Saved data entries
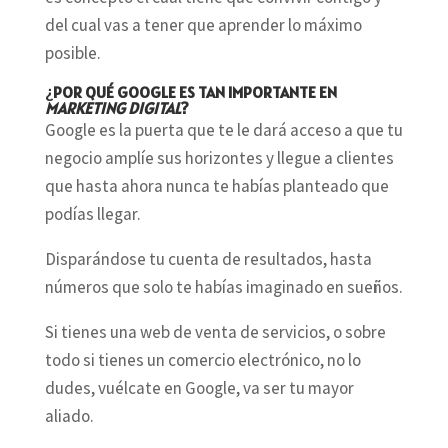
del cual vas a tener que aprender lo máximo
posible.
¿
POR QUÉ GOOGLE ES TAN IMPORTANTE EN
MARKETING DIGITAL
?
Google es la puerta que te le dará acceso a que tu
negocio amplíe sus horizontes y llegue a clientes
que hasta ahora nunca te habías planteado que
podías llegar.
Disparándose tu cuenta de resultados, hasta
números que solo te habías imaginado en sueños.
Si tienes una web de venta de servicios, o sobre
todo si tienes un comercio electrónico, no lo
dudes, vuélcate en Google, va ser tu mayor
aliado.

### Instructions for the task
How many lines in the entries above contain the word "hasta"? Reply with the number alone.

### Exercise response
2